About 5 years ago my friend used a Taig CNC mill as part of his PhD. work.
He had developed a new method of predicting equipment failures (predictive
maintenance) and since bearing failure has been widely studied it provided a
way to compare his method to existing methods. We flushed the grease out of
the bearings and he milled aluminum plate for 12-14 hours a day with the
machine. The headstock was fitted with accelerometers and temperature
sensors (as well as the base of the machine.) With no grease the spindle
would run about 30 hours, noticeable vibration (from a human senses
perspective) was only an issue towards the end of the bearing life. Most of
the bearings failed very quickly and very catastrophically. We put dozens of
bearings in two different spindles over the course of 4 mounts (or so). When
the research was all done I replaced the whole cartridge in both spindles
and still use them, and the machine to this day.
From: email@example.com [mailto:firstname.lastname@example.org] On Behalf
Of Low Compression
Sent: Tuesday, May 14, 2013 10:00 PM
Subject: [taigtools] Re: repeatibility and spindle mods
> The Taig spindle is a well-built unit. Some of the things folks try >touse for a high speed spindle are not well made. You can count out >things
like a Dremel tool or similar hand help tools. PreciseBits does >make some
very precise collets for the Dewalt 611 which is a small >laminate trimming
router. This might be a route worth exploring.
I cannot tell you that all TAIG spindles are built the same but the one that
came with my TAIG CNC mill (probably 10 years old at this point) is a 2-part
extrusion that I pulled off and replaced with a Sherline headstock and motor
I loaned a friend the TAIG headstock to make a grinder and he found that the
spindle is not stiff enough to prevent chatter when grinding.
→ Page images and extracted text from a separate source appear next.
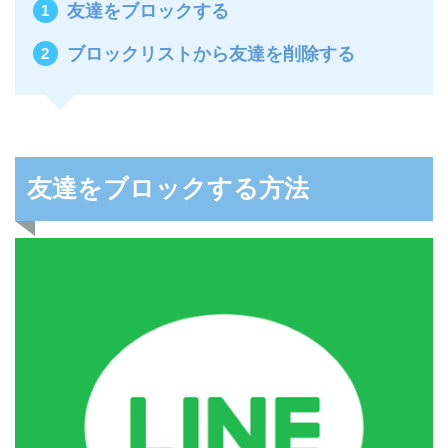
友達をブロックする
ブロックリストから友達を削除する
友達をブロックする方法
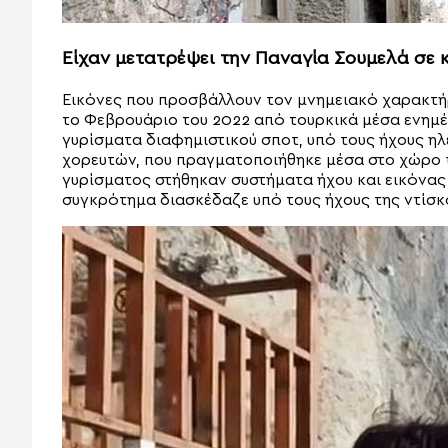
Είχαν μετατρέψει την Παναγία Σουμελά σε 
Εικόνες που προσβάλλουν τον μνημειακό χαρακτή
το Φεβρουάριο του 2022 από τουρκικά μέσα ενημ
γυρίσματα διαφημιστικού σποτ, υπό τους ήχους η
χορευτών, που πραγματοποιήθηκε μέσα στο χώρο τ
γυρίσματος στήθηκαν συστήματα ήχου και εικόνας 
συγκρότημα διασκέδαζε υπό τους ήχους της ντίσκ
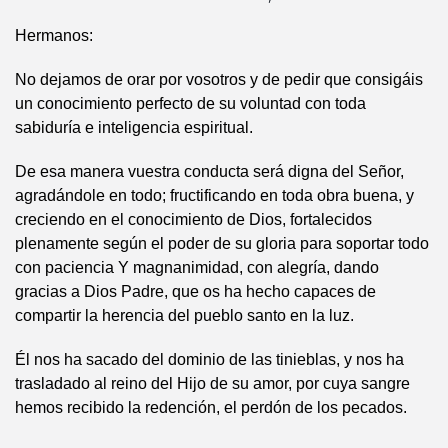
Hermanos:
No dejamos de orar por vosotros y de pedir que consigáis
un conocimiento perfecto de su voluntad con toda
sabiduría e inteligencia espiritual.
De esa manera vuestra conducta será digna del Señor,
agradándole en todo; fructificando en toda obra buena, y
creciendo en el conocimiento de Dios, fortalecidos
plenamente según el poder de su gloria para soportar todo
con paciencia Y magnanimidad, con alegría, dando
gracias a Dios Padre, que os ha hecho capaces de
compartir la herencia del pueblo santo en la luz.
Él nos ha sacado del dominio de las tinieblas, y nos ha
trasladado al reino del Hijo de su amor, por cuya sangre
hemos recibido la redención, el perdón de los pecados.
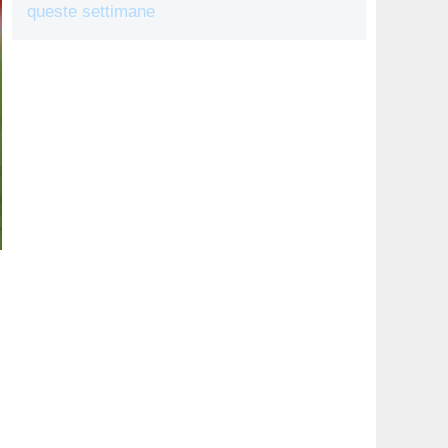
queste settimane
Not a
surprising finding---the headstock is not designed for grinding---but I
think that points up some potential problems when trying for the best
possible finish. Granted, there are other issues with the TAIG, the big one
being backlash with the factory screws and nuts that probably mask the
headstock inadequacies (for super finish work). It is, however, more that
satisfactory for much of the work asked of it.